[Zope3-dev] Zope 3 Source organization
Phillip J. Eby
pje@telecommunity.com
Mon, 14 Jul 2003 13:37:04 -0400
At 06:25 PM 7/14/03 +0200, Martijn Faassen wrote:
>We need to offer a development model that supports this mode of
>development -- tightly coupled code. Zope 3 is very good at decoupling
>code, but it's not good at supporting tightly coupled code. We consider
>this code inflexible and bad, but it's the code that gets a lot of
>the world's software going. In XP it'd also be often the code you start
>out with, doing the simplest thing you can possibly do.
This is a nice succinct explanation of why I gave up on the idea of
developing applications using zope.app, and am working on an "ultra light"
alternative for more tightly-coupled applications that are written by
Python developers rather than content managers. I don't think that
zope.app supports that model well at all -- too many separate and loosely
coupled things to configure to get anything done. (But that's not to say
that I think zope.app should change; I'm sure Zope Corporation is taking
the direction they believe will be most useful for their business, as they
should.)
Interestingly, I've found that being "closely coupled" isn't the same as
"tightly coupled". If you can link things one way, then as long as you can
redefine that linkage in another context, it's okay to have the
coupling. Such an approach is far more concrete and tangible to work with,
yet still be reused. E.g.:
class Contact(Persistent):
# blah
class ContactView(blah):
protocols.advise(
instancesProvide = [ISomeKindOfView],
asAdapterForTypes = [Contact]
)
# blah....
Now, although this is "closely coupled" in that code is registering an
adapter for code, the Contact class could still be coupled to a different
view in another context:
# Adapters for 'ISomeKindOfView' will be used for IAnotherAppView
# unless overridden by an adapter defined specifically for IAnotherAppView
IAnotherAppView = protocols.Variation(ISomeKindOfView)

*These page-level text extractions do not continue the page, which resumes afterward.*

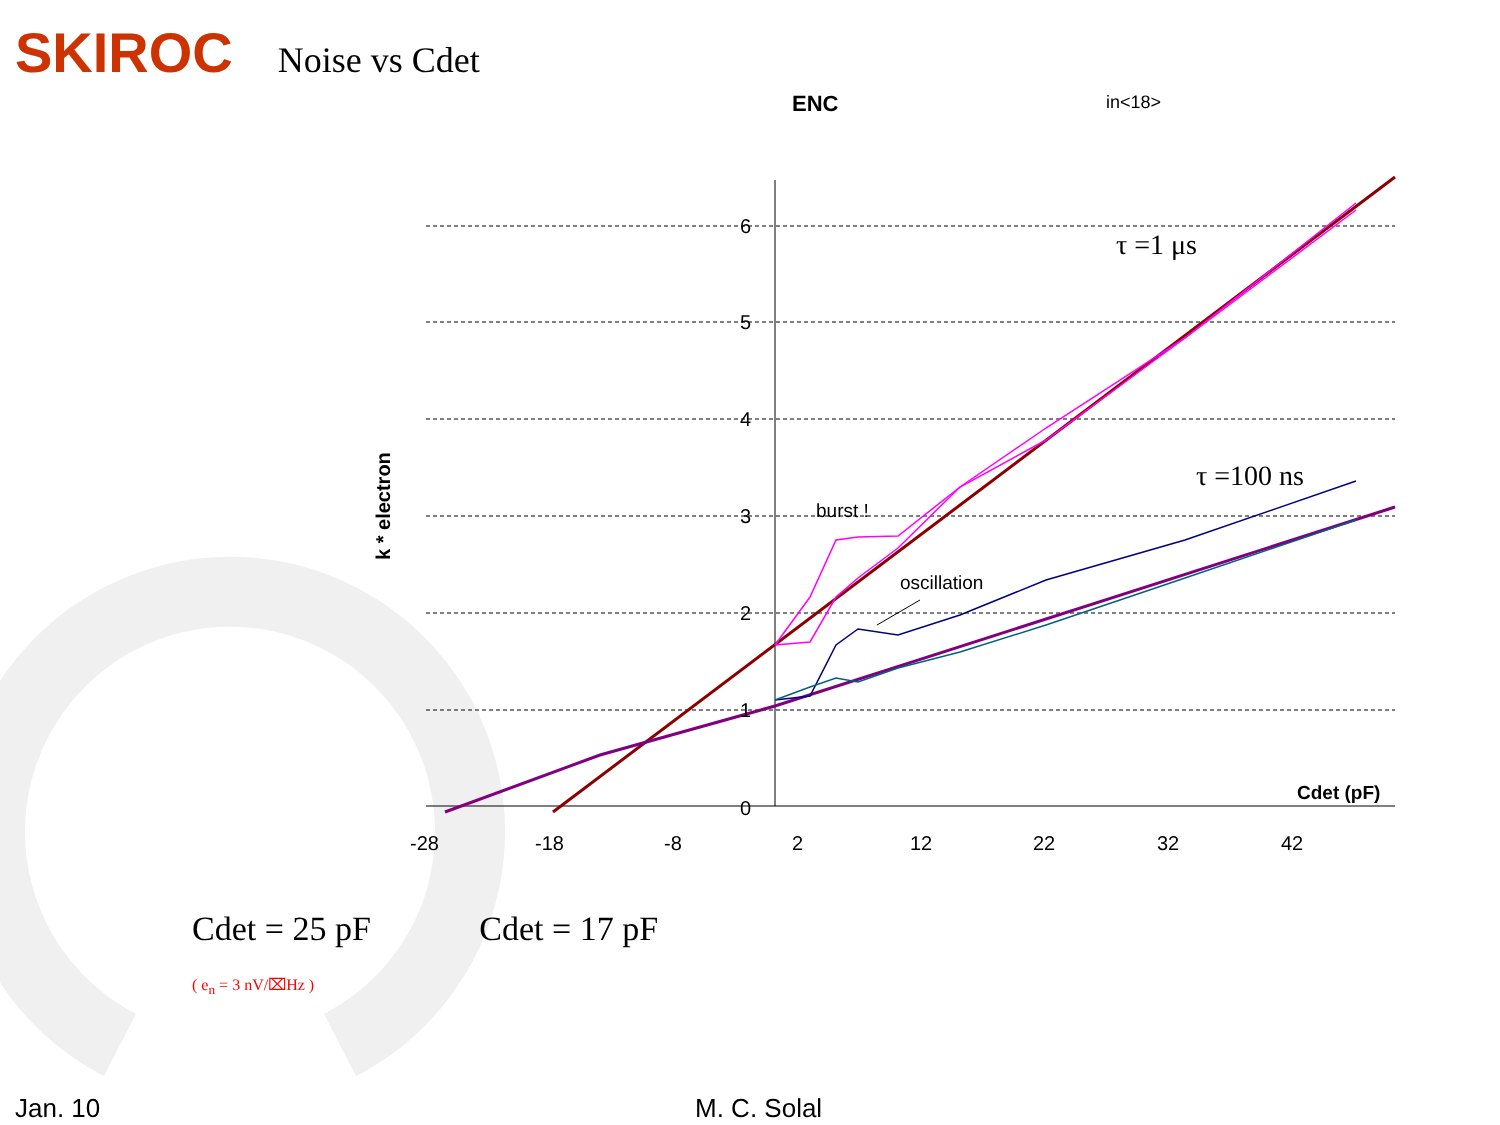6
5
4
3
2
1
0
-28
-18
-8
2
12
22
32
42
ENC
in<18>
Cdet (pF)
k * electron
burst !
oscillation
τ =1 μs
τ =100 ns
SKIROC Noise vs Cdet
Cdet = 25 pF Cdet = 17 pF
( e<sub>n</sub> = 3 nV/⌧Hz )
Jan. 10 M. C. Solal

class AlternateContactView(blah):
protocols.advise(
instancesProvide = [IAnotherAppView],
asAdapterForTypes = [Contact]
)
# blah....
So, although I'm "hardcoding" couplings, components (and even sets of
components) are cleanly reusable elsewhere. Notice also that I'm adapting
from type to interface, not interface to interface (although I could do
that too), which means less typing.
Using a similar technique, it's also possible to add security declarations
even to a base class, and similarly override them in context of an
application that's reusing the underlying components.
The main difference between this approach and the Z3CA is that in my
approach it's very easy to access adaptation context from code, while in
the Z3CA it's easiest to access it via ZCML.